• WHAT THIS TASK INVOLVES
Copy out each line below exactly as it appears.
— START TASK INPUTS —
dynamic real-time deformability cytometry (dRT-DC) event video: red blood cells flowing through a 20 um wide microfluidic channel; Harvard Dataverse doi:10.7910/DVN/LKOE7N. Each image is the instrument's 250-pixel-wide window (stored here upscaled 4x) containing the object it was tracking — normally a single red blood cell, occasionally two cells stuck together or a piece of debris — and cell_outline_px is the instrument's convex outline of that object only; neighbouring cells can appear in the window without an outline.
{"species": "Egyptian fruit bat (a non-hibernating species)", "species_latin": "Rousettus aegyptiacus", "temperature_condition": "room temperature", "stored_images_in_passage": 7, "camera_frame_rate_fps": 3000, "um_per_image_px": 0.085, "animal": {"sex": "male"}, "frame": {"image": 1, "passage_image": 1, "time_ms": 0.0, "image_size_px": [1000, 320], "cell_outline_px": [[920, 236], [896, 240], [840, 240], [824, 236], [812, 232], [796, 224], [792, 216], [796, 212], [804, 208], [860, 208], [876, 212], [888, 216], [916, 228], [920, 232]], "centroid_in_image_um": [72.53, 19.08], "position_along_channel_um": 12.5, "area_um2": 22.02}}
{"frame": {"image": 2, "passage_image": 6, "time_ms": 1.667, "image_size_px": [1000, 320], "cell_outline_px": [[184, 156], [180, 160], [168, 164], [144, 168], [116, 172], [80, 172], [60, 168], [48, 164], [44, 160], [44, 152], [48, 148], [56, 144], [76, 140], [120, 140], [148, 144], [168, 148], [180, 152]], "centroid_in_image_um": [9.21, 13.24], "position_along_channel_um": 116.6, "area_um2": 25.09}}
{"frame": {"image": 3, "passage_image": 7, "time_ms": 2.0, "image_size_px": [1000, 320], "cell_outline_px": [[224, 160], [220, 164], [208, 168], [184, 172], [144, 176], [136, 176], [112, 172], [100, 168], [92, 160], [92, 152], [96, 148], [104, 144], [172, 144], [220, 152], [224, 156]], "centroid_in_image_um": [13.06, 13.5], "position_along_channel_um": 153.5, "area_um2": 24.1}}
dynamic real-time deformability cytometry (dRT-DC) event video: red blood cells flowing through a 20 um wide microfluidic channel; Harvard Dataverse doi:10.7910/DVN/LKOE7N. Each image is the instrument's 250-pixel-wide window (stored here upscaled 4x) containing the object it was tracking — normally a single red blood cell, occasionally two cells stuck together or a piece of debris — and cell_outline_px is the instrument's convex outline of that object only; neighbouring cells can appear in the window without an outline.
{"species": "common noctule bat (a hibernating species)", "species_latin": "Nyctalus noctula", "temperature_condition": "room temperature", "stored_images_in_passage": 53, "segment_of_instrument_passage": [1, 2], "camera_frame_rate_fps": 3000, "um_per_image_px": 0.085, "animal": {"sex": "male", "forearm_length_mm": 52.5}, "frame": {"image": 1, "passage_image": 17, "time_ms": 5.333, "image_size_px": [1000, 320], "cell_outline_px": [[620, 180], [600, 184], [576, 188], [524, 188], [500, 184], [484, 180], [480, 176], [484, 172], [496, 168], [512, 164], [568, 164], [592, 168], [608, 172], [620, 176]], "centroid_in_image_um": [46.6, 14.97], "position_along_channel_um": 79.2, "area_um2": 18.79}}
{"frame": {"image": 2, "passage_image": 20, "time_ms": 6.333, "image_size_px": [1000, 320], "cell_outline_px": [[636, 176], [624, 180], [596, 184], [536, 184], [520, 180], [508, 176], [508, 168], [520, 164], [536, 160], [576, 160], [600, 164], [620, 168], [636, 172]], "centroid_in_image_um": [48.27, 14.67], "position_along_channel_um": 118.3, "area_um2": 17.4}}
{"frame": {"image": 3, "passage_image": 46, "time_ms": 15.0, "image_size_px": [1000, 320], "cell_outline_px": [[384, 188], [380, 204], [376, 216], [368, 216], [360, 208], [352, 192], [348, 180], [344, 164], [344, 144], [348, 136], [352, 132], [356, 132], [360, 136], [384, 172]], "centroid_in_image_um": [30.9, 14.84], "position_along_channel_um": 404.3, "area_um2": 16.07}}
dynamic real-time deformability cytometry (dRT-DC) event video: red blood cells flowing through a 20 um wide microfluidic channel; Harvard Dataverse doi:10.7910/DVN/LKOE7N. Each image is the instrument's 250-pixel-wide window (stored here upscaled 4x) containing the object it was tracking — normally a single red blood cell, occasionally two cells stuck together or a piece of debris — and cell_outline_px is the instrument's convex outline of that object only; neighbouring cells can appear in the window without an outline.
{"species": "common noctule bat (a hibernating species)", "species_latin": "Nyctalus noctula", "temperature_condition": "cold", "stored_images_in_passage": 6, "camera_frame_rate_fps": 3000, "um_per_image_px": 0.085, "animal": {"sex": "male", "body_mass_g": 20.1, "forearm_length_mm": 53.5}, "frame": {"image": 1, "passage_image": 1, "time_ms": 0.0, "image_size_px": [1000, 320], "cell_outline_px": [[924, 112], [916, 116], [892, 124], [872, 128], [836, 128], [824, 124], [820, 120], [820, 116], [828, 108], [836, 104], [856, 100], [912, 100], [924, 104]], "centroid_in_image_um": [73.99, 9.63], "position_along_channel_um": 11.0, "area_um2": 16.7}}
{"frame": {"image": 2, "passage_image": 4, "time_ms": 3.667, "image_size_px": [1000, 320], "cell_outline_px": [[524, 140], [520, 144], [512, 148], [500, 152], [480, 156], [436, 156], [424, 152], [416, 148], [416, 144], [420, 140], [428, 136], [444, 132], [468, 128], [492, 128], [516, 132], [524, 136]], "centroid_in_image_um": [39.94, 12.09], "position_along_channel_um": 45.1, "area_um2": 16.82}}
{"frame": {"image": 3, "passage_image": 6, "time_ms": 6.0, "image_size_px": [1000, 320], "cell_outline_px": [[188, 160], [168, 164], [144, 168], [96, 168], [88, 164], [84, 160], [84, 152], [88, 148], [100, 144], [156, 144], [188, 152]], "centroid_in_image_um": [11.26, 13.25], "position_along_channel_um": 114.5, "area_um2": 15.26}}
— END TASK INPUTS —
• CORRECT RESULT
dynamic real-time deformability cytometry (dRT-DC) event video: red blood cells flowing through a 20 um wide microfluidic channel; Harvard Dataverse doi:10.7910/DVN/LKOE7N. Each image is the instrument's 250-pixel-wide window (stored here upscaled 4x) containing the object it was tracking — normally a single red blood cell, occasionally two cells stuck together or a piece of debris — and cell_outline_px is the instrument's convex outline of that object only; neighbouring cells can appear in the window without an outline.
{"species": "Egyptian fruit bat (a non-hibernating species)", "species_latin": "Rousettus aegyptiacus", "temperature_condition": "room temperature", "stored_images_in_passage": 7, "camera_frame_rate_fps": 3000, "um_per_image_px": 0.085, "animal": {"sex": "male"}, "frame": {"image": 1, "passage_image": 1, "time_ms": 0.0, "image_size_px": [1000, 320], "cell_outline_px": [[920, 236], [896, 240], [840, 240], [824, 236], [812, 232], [796, 224], [792, 216], [796, 212], [804, 208], [860, 208], [876, 212], [888, 216], [916, 228], [920, 232]], "centroid_in_image_um": [72.53, 19.08], "position_along_channel_um": 12.5, "area_um2": 22.02}}
{"frame": {"image": 2, "passage_image": 6, "time_ms": 1.667, "image_size_px": [1000, 320], "cell_outline_px": [[184, 156], [180, 160], [168, 164], [144, 168], [116, 172], [80, 172], [60, 168], [48, 164], [44, 160], [44, 152], [48, 148], [56, 144], [76, 140], [120, 140], [148, 144], [168, 148], [180, 152]], "centroid_in_image_um": [9.21, 13.24], "position_along_channel_um": 116.6, "area_um2": 25.09}}
{"frame": {"image": 3, "passage_image": 7, "time_ms": 2.0, "image_size_px": [1000, 320], "cell_outline_px": [[224, 160], [220, 164], [208, 168], [184, 172], [144, 176], [136, 176], [112, 172], [100, 168], [92, 160], [92, 152], [96, 148], [104, 144], [172, 144], [220, 152], [224, 156]], "centroid_in_image_um": [13.06, 13.5], "position_along_channel_um": 153.5, "area_um2": 24.1}}
dynamic real-time deformability cytometry (dRT-DC) event video: red blood cells flowing through a 20 um wide microfluidic channel; Harvard Dataverse doi:10.7910/DVN/LKOE7N. Each image is the instrument's 250-pixel-wide window (stored here upscaled 4x) containing the object it was tracking — normally a single red blood cell, occasionally two cells stuck together or a piece of debris — and cell_outline_px is the instrument's convex outline of that object only; neighbouring cells can appear in the window without an outline.
{"species": "common noctule bat (a hibernating species)", "species_latin": "Nyctalus noctula", "temperature_condition": "room temperature", "stored_images_in_passage": 53, "segment_of_instrument_passage": [1, 2], "camera_frame_rate_fps": 3000, "um_per_image_px": 0.085, "animal": {"sex": "male", "forearm_length_mm": 52.5}, "frame": {"image": 1, "passage_image": 17, "time_ms": 5.333, "image_size_px": [1000, 320], "cell_outline_px": [[620, 180], [600, 184], [576, 188], [524, 188], [500, 184], [484, 180], [480, 176], [484, 172], [496, 168], [512, 164], [568, 164], [592, 168], [608, 172], [620, 176]], "centroid_in_image_um": [46.6, 14.97], "position_along_channel_um": 79.2, "area_um2": 18.79}}
{"frame": {"image": 2, "passage_image": 20, "time_ms": 6.333, "image_size_px": [1000, 320], "cell_outline_px": [[636, 176], [624, 180], [596, 184], [536, 184], [520, 180], [508, 176], [508, 168], [520, 164], [536, 160], [576, 160], [600, 164], [620, 168], [636, 172]], "centroid_in_image_um": [48.27, 14.67], "position_along_channel_um": 118.3, "area_um2": 17.4}}
{"frame": {"image": 3, "passage_image": 46, "time_ms": 15.0, "image_size_px": [1000, 320], "cell_outline_px": [[384, 188], [380, 204], [376, 216], [368, 216], [360, 208], [352, 192], [348, 180], [344, 164], [344, 144], [348, 136], [352, 132], [356, 132], [360, 136], [384, 172]], "centroid_in_image_um": [30.9, 14.84], "position_along_channel_um": 404.3, "area_um2": 16.07}}
dynamic real-time deformability cytometry (dRT-DC) event video: red blood cells flowing through a 20 um wide microfluidic channel; Harvard Dataverse doi:10.7910/DVN/LKOE7N. Each image is the instrument's 250-pixel-wide window (stored here upscaled 4x) containing the object it was tracking — normally a single red blood cell, occasionally two cells stuck together or a piece of debris — and cell_outline_px is the instrument's convex outline of that object only; neighbouring cells can appear in the window without an outline.
{"species": "common noctule bat (a hibernating species)", "species_latin": "Nyctalus noctula", "temperature_condition": "cold", "stored_images_in_passage": 6, "camera_frame_rate_fps": 3000, "um_per_image_px": 0.085, "animal": {"sex": "male", "body_mass_g": 20.1, "forearm_length_mm": 53.5}, "frame": {"image": 1, "passage_image": 1, "time_ms": 0.0, "image_size_px": [1000, 320], "cell_outline_px": [[924, 112], [916, 116], [892, 124], [872, 128], [836, 128], [824, 124], [820, 120], [820, 116], [828, 108], [836, 104], [856, 100], [912, 100], [924, 104]], "centroid_in_image_um": [73.99, 9.63], "position_along_channel_um": 11.0, "area_um2": 16.7}}
{"frame": {"image": 2, "passage_image": 4, "time_ms": 3.667, "image_size_px": [1000, 320], "cell_outline_px": [[524, 140], [520, 144], [512, 148], [500, 152], [480, 156], [436, 156], [424, 152], [416, 148], [416, 144], [420, 140], [428, 136], [444, 132], [468, 128], [492, 128], [516, 132], [524, 136]], "centroid_in_image_um": [39.94, 12.09], "position_along_channel_um": 45.1, "area_um2": 16.82}}
{"frame": {"image": 3, "passage_image": 6, "time_ms": 6.0, "image_size_px": [1000, 320], "cell_outline_px": [[188, 160], [168, 164], [144, 168], [96, 168], [88, 164], [84, 160], [84, 152], [88, 148], [100, 144], [156, 144], [188, 152]], "centroid_in_image_um": [11.26, 13.25], "position_along_channel_um": 114.5, "area_um2": 15.26}}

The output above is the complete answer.